Milley, who largely refrained from criticizing Trump while he was in office, looks to be attempting to smooth over his reputation by distancing himself from the former administration he served and cooperating with the book’s authors.
He now continues to serve in the same role under President Biden.
Milley, in his resignation letter, then implied that he believed Trump held bigoted beliefs and had fascist tendencies.
‘I swore an oath to the Constitution of the United States and embodied within that Constitution is the idea that says that all men and women are created equal. All men and women are created equal, no matter who you are, whether you are white or Black, Asian, Indian, no matter the color of your skin, no matter if you’re gay, straight or something in between. It doesn’t matter if you’re Catholic, Protestant, Muslim, Jew, or choose not to believe,’ Milley wrote in the unsent letter.
‘It’s obvious to me that you don’t hold those values dear and the cause that I serve.’
‘Lastly it is my deeply held belief that you’re ruining the international order, and causing significant damage to our country overseas, that was fought for so hard by the Greatest Generation that they instituted in 1945. Between 1914 and 1945, 150 million people were slaughtered in the conduct of war. They were slaughtered because of tyrannies and dictatorships,’ he wrote.
‘That generation, like every generation, has fought against that, has fought against fascism, has fought against Nazism, has fought against extremism. It’s now obvious to me that you don’t understand that world order. You don’t understand what the war was all about. In fact, you subscribe to many of the principles that we fought against. And I cannot be a party to that.
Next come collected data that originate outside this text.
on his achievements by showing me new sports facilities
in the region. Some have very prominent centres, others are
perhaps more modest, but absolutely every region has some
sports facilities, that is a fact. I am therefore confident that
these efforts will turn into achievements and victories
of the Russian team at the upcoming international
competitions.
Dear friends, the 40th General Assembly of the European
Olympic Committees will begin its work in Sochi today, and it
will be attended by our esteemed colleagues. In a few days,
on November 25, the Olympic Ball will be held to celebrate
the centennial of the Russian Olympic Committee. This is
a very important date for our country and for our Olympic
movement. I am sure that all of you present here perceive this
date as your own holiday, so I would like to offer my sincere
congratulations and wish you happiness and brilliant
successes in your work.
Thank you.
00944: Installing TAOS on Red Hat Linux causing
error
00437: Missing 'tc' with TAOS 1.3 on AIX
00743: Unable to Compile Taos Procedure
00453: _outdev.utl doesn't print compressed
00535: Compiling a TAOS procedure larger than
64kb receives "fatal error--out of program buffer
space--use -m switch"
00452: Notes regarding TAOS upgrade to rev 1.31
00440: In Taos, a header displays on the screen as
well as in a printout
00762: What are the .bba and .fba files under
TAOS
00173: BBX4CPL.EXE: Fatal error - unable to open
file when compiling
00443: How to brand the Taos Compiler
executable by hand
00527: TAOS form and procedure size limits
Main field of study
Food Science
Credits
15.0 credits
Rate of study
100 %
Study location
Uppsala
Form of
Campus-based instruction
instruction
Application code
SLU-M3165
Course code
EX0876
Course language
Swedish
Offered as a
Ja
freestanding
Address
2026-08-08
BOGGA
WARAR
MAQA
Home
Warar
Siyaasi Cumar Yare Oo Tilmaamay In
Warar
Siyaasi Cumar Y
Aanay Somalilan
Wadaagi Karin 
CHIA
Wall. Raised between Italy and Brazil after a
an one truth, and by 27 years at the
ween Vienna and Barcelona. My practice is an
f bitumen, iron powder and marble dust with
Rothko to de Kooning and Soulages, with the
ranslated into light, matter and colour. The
It is with deep regret that I hereby submit my letter of resignation.’
After consulting with other political and military insiders, Milley decided not to resign. ‘Fuck that s***,’ he told his staff, according to the book. ‘I’ll just fight him.’
Instead he offered a public apology for appearing with Trump at a commencement for the National Defense University one week after the photo op.
‘I should not have been there,’ he said in the address, without mentioning Trump. ‘My presence in that moment, and in that environment, created a perception of the military involved in domestic politics.’ It was, he added, ‘a mistake that I have learned from.’
‘If they want to court-martial me, or put me in prison, have at it,’ Milley told his staff. ‘But I will fight from the inside.’
Milley filed away the resignation letter and outlined four goals for resisting Trump from within: 1) make sure the president did not get the U.S. involved in unnecessary war overseas 2) make sure Trump did not use the military in American streets to keep himself in power 3) maintain the military’s integrity and 4) maintain his own integrity.
Then after the election was called for Joe Biden, Milley and Trump’s other Defense officials fretted that Trump would try to use the military to remain in power.
Former Sec. of State Mike Pompeo, til then Trump’s staunchest defender, even called Milley and asked if he could visit him at home. ‘The crazies have taken over,’ Pompeo told Milley.
Trump then fired Defense Sec. Mark Esper and Milley again wanted to resign in protest. ‘You can’t,’ Esper insisted. ‘You’re the only one left.’
Milley agreed, and instead stepped up his efforts to ensure Trump would not try to usurp democracy and engage the military to protect his power. In the coming weeks, Milley routinely convened the Joint Chiefs, to ensure they were resolute in resisting any scheme to keep Trump in power.